### YOUR TASK
Skip the images and restate every line of the records exactly.

### RECORD EXTRACTS
┌──

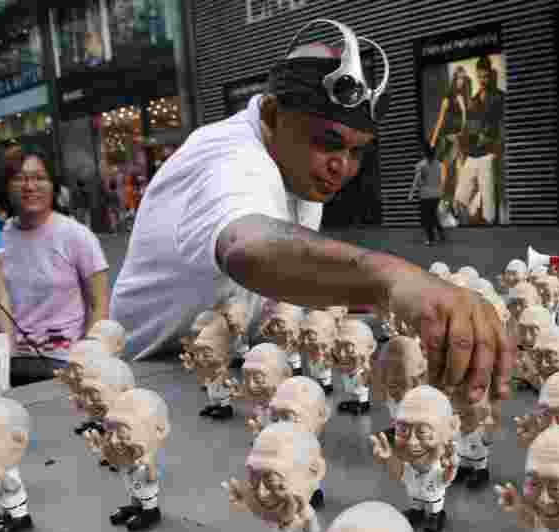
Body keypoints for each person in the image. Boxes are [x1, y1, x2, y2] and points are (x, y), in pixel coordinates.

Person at [110, 19, 511, 405]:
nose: (343, 167)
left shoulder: (298, 169)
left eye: (357, 151)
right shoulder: (230, 156)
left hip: (236, 365)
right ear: (271, 115)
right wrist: (391, 279)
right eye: (327, 143)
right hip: (150, 381)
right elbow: (247, 248)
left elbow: (291, 279)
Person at [0, 146, 111, 387]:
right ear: (6, 186)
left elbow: (99, 304)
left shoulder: (76, 235)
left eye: (39, 178)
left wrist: (87, 358)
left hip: (64, 364)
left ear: (53, 185)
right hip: (11, 364)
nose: (30, 186)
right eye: (20, 178)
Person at [453, 56, 505, 225]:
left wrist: (497, 150)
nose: (483, 80)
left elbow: (504, 126)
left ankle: (489, 233)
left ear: (491, 74)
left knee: (489, 211)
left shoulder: (500, 97)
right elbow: (470, 128)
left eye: (486, 76)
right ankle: (469, 224)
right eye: (480, 76)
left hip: (488, 155)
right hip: (472, 155)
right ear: (476, 75)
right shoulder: (474, 100)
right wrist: (462, 150)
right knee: (458, 201)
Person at [428, 66, 471, 209]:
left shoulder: (463, 97)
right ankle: (442, 202)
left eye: (463, 78)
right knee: (445, 173)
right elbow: (440, 120)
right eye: (459, 78)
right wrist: (433, 141)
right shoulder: (447, 98)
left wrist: (463, 108)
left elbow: (464, 121)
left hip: (457, 138)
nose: (461, 81)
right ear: (454, 79)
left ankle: (455, 203)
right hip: (446, 138)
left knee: (459, 169)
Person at [408, 141, 445, 245]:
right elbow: (440, 180)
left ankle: (431, 239)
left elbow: (417, 180)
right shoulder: (439, 164)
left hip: (425, 194)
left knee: (426, 217)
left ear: (424, 153)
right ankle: (440, 232)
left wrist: (411, 193)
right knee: (432, 215)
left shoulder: (421, 165)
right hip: (436, 194)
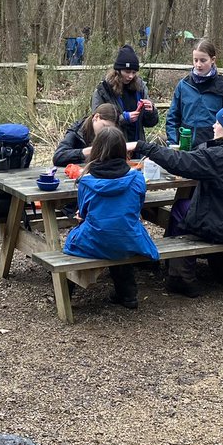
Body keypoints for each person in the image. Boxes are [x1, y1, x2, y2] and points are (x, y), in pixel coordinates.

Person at [137, 104, 223, 298]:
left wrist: (144, 146)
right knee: (190, 204)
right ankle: (179, 269)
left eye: (219, 122)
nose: (214, 125)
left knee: (181, 208)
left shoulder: (218, 156)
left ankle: (181, 276)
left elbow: (179, 162)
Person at [63, 127, 158, 309]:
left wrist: (83, 216)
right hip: (130, 239)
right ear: (123, 149)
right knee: (119, 232)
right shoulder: (137, 178)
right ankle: (128, 294)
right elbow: (136, 208)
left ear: (96, 149)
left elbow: (83, 214)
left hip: (97, 240)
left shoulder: (86, 181)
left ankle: (65, 294)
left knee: (76, 240)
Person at [166, 38, 223, 148]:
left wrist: (222, 146)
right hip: (185, 146)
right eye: (195, 60)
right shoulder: (184, 85)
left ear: (212, 60)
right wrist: (173, 142)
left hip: (211, 148)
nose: (198, 65)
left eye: (203, 60)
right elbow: (173, 117)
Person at [90, 45, 158, 143]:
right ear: (118, 70)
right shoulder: (103, 91)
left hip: (137, 146)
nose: (130, 76)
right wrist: (123, 118)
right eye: (127, 71)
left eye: (134, 72)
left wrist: (151, 111)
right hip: (112, 146)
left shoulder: (141, 88)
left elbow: (150, 123)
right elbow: (97, 123)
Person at [53, 103, 134, 166]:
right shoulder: (77, 130)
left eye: (109, 128)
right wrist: (92, 150)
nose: (106, 131)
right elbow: (58, 157)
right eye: (104, 126)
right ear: (96, 117)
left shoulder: (113, 133)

└──

### RESPONSE AREA
Body keypoints for each person in the image. Boxes are [x1, y1, x2, y2] and points are (x, y), in pixel coordinates.

Person at [110, 19, 511, 405]:
nose: (343, 167)
left shoulder: (298, 169)
left eye: (357, 151)
right shoulder: (230, 156)
left hip: (236, 365)
right ear: (271, 115)
right wrist: (391, 279)
right eye: (327, 143)
right hip: (150, 381)
right elbow: (247, 248)
left elbow: (291, 279)
Person at [0, 146, 111, 387]:
right ear: (6, 186)
left elbow: (99, 304)
left shoulder: (76, 235)
left eye: (39, 178)
left wrist: (87, 358)
left hip: (64, 364)
left ear: (53, 185)
right hip: (11, 364)
nose: (30, 186)
right eye: (20, 178)
Person at [453, 56, 505, 225]:
left wrist: (497, 150)
nose: (483, 80)
left elbow: (504, 126)
left ankle: (489, 233)
left ear: (491, 74)
left knee: (489, 211)
left shoulder: (500, 97)
right elbow: (470, 128)
left eye: (486, 76)
right ankle: (469, 224)
right eye: (480, 76)
left hip: (488, 155)
right hip: (472, 155)
right ear: (476, 75)
right shoulder: (474, 100)
right wrist: (462, 150)
right knee: (458, 201)
Person at [428, 66, 471, 209]:
left shoulder: (463, 97)
right ankle: (442, 202)
left eye: (463, 78)
right knee: (445, 173)
right elbow: (440, 120)
right eye: (459, 78)
right wrist: (433, 141)
right shoulder: (447, 98)
left wrist: (463, 108)
left elbow: (464, 121)
left hip: (457, 138)
nose: (461, 81)
right ear: (454, 79)
left ankle: (455, 203)
right hip: (446, 138)
left knee: (459, 169)
Person at [408, 141, 445, 245]:
right elbow: (440, 180)
left ankle: (431, 239)
left elbow: (417, 180)
right shoulder: (439, 164)
left hip: (425, 194)
left knee: (426, 217)
left ear: (424, 153)
right ankle: (440, 232)
left wrist: (411, 193)
right knee: (432, 215)
left shoulder: (421, 165)
right hip: (436, 194)
Body keypoints for each person in the image. Boxes are [x1, y1, x2, y2] and points are (x, y), in pixel coordinates.

Person at [137, 104, 223, 298]:
left wrist: (144, 146)
right knee: (190, 204)
right ankle: (179, 269)
left eye: (219, 122)
nose: (214, 125)
left knee: (181, 208)
left shoulder: (218, 156)
left ankle: (181, 276)
left elbow: (179, 162)
Person at [63, 127, 158, 309]:
left wrist: (83, 216)
right hip: (130, 239)
right ear: (123, 149)
right knee: (119, 232)
right shoulder: (137, 178)
right ankle: (128, 294)
right elbow: (136, 208)
left ear: (96, 149)
left elbow: (83, 214)
left hip: (97, 240)
left shoulder: (86, 181)
left ankle: (65, 294)
left knee: (76, 240)
Person at [166, 38, 223, 148]:
left wrist: (222, 146)
right hip: (185, 146)
right eye: (195, 60)
right shoulder: (184, 85)
left ear: (212, 60)
right wrist: (173, 142)
left hip: (211, 148)
nose: (198, 65)
left eye: (203, 60)
right elbow: (173, 117)
Person at [90, 45, 158, 143]:
right ear: (118, 70)
right shoulder: (103, 91)
left hip: (137, 146)
nose: (130, 76)
right wrist: (123, 118)
right eye: (127, 71)
left eye: (134, 72)
left wrist: (151, 111)
right hip: (112, 146)
left shoulder: (141, 88)
left elbow: (150, 123)
right elbow: (97, 123)
Person at [53, 103, 134, 166]:
right shoulder: (77, 130)
left eye: (109, 128)
right wrist: (92, 150)
nose: (106, 131)
right elbow: (58, 157)
right eye: (104, 126)
right ear: (96, 117)
left shoulder: (113, 133)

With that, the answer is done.